ZAIREEKA!
this might be a silly thing to blog about (but judging from other blog sites and bloggers, that is never a true statement) but i love the Flaming Lips, and after reading visiting their site and reading wayne's notes on albums, my love is that much more confirmed. while i was scratching around on http://www.flaminglips.com/main.php i found this little know album called Zaireeka, 4 discs to be played simultaneously. here's a discription of the first time the band heard it all together:
"Okay, on go we start it," Wayne pauses for this to sink in and shouts, "One, two, three, go!" He stabs the play button on the CD player and a voice declares, "This is track number eight." This voice surrounds us - coming from all the stereos in this room and the next. It sounds... POWERFUL. "CD Number One," comes a voice from behind me.
From the other room, "Number Two."
From in front of me, "Number Three."
Then it begins.... unearthly yet melodic music is, quite literally, swirling around us. We move to the hallway between the two rooms, Wayne cranks a stereo - in the room we just left - a little higher, and then joins us in the hallway. Then he grins as his voice comes from around a corner and begins to relate a tale about his dogs. And fluffy toy animals, and some giant plastic bugs. A Bonham-with-a-hangover drum pattern synchs in with a crazy dobule bass drum sound from the opposite side of the house, and then it really starts... voices EVERYWHERE singing the choral refrain, "The big ol' bu--ug is the new... ba-by..no--owww..." The music surges from alternate directions and we start to turn ourselves round and move side to side - experimenting with this melange that has become this glorious total sound. Gentle guitar, stray noises, voices, voices, and beautiful strings and horns just swooping past and around. At times it's like there are three clones of the Flaming Lips all playing at once, with slightly different songs that only almost lock in. Then it's all synched and it's a total sound again. The process just makes it all the more exciting and powerful. Stuff races around the room and you feel like you've been hit in the head. This particular song ends with about a million dogs all barking from all directions i.e. it's bloody frightening.
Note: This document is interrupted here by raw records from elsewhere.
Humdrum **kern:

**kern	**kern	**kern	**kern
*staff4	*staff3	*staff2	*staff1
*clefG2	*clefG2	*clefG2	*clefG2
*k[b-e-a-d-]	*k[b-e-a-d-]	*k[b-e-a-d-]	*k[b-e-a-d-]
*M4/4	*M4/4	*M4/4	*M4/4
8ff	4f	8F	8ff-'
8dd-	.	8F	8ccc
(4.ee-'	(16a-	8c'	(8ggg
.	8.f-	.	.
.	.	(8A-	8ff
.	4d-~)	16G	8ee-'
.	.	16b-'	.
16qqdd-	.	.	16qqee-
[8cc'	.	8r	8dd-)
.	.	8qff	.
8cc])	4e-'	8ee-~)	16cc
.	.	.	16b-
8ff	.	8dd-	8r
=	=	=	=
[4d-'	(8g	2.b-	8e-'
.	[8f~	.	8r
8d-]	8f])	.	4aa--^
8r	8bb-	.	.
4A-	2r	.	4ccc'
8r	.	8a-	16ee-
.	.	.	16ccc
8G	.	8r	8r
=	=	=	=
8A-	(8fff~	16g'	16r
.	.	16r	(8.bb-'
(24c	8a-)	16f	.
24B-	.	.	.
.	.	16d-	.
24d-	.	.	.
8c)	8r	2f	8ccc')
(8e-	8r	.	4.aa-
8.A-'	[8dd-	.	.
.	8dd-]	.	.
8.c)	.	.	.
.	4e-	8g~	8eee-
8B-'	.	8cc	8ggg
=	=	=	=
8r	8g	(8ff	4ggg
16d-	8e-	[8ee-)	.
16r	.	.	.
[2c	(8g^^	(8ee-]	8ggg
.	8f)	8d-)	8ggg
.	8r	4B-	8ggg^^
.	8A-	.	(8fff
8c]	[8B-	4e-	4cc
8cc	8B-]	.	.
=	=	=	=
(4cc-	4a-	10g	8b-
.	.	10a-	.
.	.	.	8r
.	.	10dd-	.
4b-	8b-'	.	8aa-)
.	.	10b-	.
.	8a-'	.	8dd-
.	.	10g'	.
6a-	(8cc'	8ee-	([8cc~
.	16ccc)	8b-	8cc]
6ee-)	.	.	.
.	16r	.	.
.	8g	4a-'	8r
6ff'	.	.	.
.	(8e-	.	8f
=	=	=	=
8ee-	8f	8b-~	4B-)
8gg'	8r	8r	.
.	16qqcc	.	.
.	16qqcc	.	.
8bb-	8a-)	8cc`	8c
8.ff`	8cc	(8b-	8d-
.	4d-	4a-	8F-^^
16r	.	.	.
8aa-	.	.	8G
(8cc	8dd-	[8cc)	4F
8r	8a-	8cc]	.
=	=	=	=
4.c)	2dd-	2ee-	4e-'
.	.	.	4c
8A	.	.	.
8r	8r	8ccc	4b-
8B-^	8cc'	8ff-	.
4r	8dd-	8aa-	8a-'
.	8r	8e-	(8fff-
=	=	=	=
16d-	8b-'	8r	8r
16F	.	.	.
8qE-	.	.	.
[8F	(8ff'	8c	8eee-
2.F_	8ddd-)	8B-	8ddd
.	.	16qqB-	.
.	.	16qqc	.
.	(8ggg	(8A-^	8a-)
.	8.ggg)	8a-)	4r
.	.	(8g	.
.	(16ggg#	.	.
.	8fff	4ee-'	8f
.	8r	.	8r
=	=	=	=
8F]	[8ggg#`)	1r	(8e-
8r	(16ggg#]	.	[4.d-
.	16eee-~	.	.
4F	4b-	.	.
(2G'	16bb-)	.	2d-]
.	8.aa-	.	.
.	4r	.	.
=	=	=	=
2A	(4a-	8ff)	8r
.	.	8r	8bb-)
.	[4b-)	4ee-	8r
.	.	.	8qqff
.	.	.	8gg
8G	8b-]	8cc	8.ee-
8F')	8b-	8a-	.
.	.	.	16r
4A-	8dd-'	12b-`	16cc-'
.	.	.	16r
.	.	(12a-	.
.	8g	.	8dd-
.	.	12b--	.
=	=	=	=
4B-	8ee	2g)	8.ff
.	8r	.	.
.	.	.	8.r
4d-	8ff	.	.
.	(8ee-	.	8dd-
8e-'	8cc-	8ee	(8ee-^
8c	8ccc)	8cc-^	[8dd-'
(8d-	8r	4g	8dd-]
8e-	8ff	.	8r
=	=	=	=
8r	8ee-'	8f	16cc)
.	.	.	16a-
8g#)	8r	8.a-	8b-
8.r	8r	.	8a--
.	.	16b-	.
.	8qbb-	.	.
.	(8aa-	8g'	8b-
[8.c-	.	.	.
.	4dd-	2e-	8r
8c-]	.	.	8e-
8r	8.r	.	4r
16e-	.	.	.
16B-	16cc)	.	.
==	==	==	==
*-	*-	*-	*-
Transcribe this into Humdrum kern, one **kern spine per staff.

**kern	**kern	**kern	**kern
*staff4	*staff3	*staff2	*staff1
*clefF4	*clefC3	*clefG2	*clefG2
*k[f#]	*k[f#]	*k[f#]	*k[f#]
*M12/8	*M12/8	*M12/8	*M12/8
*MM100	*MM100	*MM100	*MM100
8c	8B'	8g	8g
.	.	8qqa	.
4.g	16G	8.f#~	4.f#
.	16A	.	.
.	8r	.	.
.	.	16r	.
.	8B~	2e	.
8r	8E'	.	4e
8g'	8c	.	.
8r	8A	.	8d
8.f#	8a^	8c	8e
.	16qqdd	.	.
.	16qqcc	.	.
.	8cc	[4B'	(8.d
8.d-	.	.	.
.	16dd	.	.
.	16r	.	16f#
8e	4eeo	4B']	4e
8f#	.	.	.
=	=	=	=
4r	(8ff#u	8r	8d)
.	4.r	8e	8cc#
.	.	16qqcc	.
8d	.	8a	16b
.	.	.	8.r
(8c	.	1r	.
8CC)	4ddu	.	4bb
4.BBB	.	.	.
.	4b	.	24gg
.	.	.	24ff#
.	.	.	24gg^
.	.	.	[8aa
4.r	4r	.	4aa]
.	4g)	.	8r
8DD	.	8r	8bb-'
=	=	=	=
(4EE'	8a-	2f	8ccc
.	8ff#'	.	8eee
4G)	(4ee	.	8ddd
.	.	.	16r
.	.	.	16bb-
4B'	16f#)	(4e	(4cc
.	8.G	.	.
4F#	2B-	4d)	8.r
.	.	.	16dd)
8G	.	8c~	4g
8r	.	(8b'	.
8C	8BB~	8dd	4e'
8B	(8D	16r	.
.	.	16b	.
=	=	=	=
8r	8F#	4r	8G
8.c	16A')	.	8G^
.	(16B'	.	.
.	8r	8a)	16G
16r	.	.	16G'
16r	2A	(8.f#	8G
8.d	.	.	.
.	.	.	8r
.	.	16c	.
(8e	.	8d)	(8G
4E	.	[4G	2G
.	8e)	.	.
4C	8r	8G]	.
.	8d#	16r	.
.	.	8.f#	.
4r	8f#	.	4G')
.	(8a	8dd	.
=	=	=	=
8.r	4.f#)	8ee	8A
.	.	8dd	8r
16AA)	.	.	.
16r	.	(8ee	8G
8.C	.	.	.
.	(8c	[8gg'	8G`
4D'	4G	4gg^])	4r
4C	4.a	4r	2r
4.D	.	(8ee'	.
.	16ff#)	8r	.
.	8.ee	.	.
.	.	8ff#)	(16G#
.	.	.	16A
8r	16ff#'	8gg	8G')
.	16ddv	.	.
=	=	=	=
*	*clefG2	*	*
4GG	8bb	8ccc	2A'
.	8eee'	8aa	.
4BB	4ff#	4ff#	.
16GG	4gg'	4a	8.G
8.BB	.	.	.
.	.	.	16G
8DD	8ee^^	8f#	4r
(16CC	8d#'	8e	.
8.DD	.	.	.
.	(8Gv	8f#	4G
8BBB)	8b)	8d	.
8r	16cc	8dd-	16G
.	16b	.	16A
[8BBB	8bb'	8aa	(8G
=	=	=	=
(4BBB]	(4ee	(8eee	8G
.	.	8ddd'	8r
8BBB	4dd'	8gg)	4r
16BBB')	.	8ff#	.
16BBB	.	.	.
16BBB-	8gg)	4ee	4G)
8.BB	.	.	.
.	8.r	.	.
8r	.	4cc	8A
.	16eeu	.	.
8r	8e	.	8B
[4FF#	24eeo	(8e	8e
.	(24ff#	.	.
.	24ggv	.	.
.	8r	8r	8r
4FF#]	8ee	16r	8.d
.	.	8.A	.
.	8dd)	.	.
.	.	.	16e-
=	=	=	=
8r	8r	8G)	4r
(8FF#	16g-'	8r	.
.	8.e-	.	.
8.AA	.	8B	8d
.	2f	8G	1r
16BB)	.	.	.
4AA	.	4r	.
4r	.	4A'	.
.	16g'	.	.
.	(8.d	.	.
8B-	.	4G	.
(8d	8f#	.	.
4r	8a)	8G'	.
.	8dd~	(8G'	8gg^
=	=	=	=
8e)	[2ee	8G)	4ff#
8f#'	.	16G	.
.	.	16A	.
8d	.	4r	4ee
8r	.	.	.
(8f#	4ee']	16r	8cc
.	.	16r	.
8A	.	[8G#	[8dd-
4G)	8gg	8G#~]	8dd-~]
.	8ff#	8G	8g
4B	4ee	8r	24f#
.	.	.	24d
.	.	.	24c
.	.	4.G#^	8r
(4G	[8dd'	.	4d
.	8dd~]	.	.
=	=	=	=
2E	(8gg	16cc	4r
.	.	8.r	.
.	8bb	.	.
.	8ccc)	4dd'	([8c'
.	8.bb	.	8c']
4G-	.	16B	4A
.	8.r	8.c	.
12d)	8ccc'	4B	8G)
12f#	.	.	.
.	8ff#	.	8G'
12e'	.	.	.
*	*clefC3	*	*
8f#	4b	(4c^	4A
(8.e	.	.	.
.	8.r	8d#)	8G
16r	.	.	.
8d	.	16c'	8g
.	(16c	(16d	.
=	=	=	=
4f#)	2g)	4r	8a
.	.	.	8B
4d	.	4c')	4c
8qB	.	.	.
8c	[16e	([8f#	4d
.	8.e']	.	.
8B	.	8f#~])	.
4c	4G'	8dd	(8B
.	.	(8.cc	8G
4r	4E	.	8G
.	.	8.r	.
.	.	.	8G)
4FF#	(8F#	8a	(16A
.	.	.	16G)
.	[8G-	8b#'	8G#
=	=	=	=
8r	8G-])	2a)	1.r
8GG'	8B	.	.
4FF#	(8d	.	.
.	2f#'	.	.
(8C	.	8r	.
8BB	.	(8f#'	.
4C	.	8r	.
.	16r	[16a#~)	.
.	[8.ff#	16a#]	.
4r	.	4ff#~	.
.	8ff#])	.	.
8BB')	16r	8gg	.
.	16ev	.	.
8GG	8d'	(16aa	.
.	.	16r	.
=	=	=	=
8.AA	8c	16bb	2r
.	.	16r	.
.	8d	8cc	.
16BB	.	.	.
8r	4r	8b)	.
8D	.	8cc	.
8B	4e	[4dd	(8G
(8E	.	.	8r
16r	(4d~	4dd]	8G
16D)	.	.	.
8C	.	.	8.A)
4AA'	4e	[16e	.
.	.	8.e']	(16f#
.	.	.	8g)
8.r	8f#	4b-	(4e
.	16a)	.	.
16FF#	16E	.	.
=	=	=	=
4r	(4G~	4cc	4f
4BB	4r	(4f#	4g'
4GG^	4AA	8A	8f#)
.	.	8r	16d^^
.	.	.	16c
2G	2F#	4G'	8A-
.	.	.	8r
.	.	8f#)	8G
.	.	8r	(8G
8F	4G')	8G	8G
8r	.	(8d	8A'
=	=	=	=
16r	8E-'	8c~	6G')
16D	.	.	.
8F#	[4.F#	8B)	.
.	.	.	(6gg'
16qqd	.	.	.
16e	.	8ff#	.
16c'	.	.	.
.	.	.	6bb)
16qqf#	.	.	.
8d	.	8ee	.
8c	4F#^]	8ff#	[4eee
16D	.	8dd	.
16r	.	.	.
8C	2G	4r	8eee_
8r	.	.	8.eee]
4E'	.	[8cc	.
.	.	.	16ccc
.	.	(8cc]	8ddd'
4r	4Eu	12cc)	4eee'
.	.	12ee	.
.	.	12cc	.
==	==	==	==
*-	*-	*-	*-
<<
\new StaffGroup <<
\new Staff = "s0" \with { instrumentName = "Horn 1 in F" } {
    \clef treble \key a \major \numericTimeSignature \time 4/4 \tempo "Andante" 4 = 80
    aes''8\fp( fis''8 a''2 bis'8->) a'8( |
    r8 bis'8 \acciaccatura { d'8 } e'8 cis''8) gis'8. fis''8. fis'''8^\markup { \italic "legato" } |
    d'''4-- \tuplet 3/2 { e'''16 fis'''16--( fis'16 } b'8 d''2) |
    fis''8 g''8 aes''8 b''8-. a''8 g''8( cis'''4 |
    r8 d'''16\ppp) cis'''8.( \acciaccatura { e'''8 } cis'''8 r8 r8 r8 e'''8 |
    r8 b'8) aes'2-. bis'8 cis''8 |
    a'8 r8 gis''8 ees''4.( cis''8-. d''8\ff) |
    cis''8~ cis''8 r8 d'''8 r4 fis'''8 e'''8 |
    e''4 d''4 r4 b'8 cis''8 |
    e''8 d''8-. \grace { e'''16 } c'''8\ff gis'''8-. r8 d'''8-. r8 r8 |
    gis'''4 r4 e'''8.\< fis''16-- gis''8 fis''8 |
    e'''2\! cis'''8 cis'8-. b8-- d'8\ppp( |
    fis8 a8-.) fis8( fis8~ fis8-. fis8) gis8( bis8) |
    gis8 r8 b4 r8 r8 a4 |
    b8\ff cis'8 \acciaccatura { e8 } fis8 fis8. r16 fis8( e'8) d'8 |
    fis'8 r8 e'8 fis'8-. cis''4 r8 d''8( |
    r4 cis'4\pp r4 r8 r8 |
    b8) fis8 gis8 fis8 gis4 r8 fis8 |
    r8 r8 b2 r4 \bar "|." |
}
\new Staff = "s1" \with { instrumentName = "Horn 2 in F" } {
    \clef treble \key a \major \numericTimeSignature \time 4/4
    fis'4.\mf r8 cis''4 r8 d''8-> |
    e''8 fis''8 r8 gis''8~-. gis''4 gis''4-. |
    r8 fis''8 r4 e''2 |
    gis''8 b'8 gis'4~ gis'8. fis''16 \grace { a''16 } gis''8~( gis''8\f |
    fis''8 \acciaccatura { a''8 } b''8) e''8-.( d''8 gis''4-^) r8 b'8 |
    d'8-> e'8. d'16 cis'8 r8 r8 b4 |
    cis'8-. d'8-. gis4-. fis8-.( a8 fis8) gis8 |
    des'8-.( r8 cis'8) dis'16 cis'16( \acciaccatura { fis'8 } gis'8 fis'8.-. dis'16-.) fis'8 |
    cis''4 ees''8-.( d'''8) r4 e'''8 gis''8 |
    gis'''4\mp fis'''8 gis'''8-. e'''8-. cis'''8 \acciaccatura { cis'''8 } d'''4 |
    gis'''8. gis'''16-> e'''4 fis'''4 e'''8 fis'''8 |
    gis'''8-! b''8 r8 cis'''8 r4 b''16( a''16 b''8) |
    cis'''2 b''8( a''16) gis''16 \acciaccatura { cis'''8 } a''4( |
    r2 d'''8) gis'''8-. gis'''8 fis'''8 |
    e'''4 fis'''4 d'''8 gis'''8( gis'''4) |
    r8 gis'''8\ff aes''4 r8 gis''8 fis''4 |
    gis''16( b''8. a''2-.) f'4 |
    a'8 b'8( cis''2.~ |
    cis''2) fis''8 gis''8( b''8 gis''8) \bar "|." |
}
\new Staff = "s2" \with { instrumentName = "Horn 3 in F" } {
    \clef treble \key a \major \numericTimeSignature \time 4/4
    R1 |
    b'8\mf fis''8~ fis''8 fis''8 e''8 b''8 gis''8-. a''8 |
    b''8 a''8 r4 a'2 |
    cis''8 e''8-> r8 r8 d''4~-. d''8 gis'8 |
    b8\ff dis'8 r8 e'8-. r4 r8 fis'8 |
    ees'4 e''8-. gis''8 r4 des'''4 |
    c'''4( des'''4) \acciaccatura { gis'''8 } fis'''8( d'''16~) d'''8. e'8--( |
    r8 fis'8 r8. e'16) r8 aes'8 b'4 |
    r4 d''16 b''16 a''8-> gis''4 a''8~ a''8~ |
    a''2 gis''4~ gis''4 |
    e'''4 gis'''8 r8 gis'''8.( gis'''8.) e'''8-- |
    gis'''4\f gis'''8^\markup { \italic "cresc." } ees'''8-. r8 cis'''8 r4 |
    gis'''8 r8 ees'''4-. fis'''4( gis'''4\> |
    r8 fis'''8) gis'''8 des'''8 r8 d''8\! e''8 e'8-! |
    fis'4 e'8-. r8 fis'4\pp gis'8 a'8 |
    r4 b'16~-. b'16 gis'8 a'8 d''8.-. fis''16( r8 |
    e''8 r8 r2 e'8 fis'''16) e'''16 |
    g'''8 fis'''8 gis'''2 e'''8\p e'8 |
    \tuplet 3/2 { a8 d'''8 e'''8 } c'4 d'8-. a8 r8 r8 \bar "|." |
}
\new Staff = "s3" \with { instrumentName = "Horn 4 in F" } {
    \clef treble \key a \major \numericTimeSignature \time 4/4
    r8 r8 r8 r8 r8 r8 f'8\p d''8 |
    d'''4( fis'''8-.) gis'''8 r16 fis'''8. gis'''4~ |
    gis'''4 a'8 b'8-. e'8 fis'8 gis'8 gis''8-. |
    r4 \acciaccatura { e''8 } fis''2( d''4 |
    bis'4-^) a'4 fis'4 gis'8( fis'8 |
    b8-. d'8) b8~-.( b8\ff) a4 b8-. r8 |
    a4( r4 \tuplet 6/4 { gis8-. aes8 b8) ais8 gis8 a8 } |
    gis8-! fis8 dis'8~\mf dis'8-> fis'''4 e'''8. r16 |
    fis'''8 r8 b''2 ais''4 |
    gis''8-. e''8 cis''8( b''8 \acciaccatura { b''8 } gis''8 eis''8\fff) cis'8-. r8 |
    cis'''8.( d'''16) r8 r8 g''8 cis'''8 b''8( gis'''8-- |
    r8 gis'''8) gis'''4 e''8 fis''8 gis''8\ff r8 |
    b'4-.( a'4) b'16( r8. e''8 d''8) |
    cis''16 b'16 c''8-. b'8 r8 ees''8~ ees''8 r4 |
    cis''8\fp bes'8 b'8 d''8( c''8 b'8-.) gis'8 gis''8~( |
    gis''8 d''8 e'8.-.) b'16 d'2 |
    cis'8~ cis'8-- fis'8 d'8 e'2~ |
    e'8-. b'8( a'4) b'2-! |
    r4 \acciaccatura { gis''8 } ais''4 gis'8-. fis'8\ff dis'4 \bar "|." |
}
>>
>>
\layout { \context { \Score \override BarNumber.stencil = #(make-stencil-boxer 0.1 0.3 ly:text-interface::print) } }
Which kind of sums up the record - alternately glorious, breathtaking, exciting, fragile and ultimately frightening. An intense vision realised in the true rich Flaming Lips tradition but eschewing the guitar pyrotechnics of the past for an altogether more atmospheric (and ultimately more stunning) arsenal that leads, truly, to a step beyond. Wayne explains that he was, ".. bored of people being able to point at a part of a song and say, 'Well, that's a Nirvana influence and there's the Stooges,' and all that.." So he made a record that comes on four CDs to be played simultaneously. "Well, now no-one can say that we're doing anything that's been done before..."
sorry, kindof long, but it got my attention. so of course i ordered the cds and sometime in july i'll play them at the living room. you can chill out with me and experience Zaireeka.